GRACE Magazine - Diary Entry: A girl in need of grace

Dear Lord,


I did it again. That one thing I shouldn’t do – it puts a ridge between You and I, makes me feel like I smell of sin and dirt – I did it again. I fell into its persistent cooing and savoured its bittersweet flavour.


Was this how Judas felt when he betrayed You, or David after he indulged in lust? The turmoil in my mind weakens me. I can’t seem to remember who I was before – how passionate I was for You, and I can’t figure out how to solve this awkwardness that my actions have caused. I must be too far gone, too dirty, too repulsive. Can you still reach me?
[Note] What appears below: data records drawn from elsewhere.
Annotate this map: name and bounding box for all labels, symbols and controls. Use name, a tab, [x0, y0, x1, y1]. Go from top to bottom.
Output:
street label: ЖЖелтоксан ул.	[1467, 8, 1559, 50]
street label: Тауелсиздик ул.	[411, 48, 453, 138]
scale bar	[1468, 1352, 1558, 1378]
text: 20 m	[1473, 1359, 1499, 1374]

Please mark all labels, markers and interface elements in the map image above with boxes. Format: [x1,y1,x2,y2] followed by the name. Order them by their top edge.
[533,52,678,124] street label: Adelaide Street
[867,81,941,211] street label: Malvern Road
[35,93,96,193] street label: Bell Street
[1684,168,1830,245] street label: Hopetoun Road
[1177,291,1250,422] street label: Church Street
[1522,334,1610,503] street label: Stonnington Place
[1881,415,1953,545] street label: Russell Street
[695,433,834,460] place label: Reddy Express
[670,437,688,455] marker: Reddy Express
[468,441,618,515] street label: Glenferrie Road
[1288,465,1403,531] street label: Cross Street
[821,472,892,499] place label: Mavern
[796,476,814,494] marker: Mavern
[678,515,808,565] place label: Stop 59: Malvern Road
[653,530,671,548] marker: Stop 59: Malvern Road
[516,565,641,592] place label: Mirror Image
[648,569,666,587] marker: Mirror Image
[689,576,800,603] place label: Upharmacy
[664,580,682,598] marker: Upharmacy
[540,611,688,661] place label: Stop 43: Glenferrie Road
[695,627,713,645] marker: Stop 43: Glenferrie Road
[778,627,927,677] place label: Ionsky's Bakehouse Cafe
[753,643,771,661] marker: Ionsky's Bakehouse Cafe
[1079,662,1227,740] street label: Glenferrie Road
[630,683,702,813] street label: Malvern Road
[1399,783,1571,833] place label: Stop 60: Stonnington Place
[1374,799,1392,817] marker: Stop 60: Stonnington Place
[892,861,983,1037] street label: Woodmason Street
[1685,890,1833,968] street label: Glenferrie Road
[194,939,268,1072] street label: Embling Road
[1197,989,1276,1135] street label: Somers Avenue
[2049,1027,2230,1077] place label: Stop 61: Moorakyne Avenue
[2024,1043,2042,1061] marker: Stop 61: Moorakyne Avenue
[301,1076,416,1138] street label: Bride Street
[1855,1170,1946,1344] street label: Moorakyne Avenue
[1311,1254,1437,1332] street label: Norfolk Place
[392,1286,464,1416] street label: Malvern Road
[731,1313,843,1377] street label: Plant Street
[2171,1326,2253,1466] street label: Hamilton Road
Even now, as I write, the word ‘Grace’ booms in my thoughts and fills my head.


Of course, I know of Your grace Lord. I know it is good, it is powerful, it is healing. But in this very situation, sin’s grip on me is strong, stubborn, and I can’t help but doubt that Your grace can reach me.


Just now, I heard you say, “My grace is here for this. In this moment where you feel unreachable, my grace will reach you.”


A verse drops on my heart: “My grace is all you need. My power works best in weakness.” (2 Corinthians 12:9).


But Lord, I’m ashamed to lean into grace. Should I not be punished for my worst sin? Over and over, Your Word speaks against it, and yet I fall into its trap – formed differently, dazzling more than ever, but ultimately still the same sin.


And again, another verse has invaded my thoughts: “So now there is no condemnation for those who belong to Christ Jesus. And because you belong to him, the power of the life-giving Spirit has freed you from the power of sin that leads to death.” (Romans 8:1-2).


You beautifully remind me that as I belong to You, I am not condemned to a life of guilt. And what’s more, I am freed from the power of sin! But coming to terms with what I’ve done and accepting the grace you pour out to me feels hard. I feel unworthy but still, I will try. I will open the door of my heart, welcoming your ‘Life-giving Spirit’ to enter every room of my heart, even the darkest and dirtiest ones.


I do not have things all figured out, but even in this moment of weakness, I will lean on you. On mercy, on forgiveness, on grace. Your Word clears my doubts: Your grace holds me now.


I do not have it all figured out, but You do. That is the beauty of Your grace.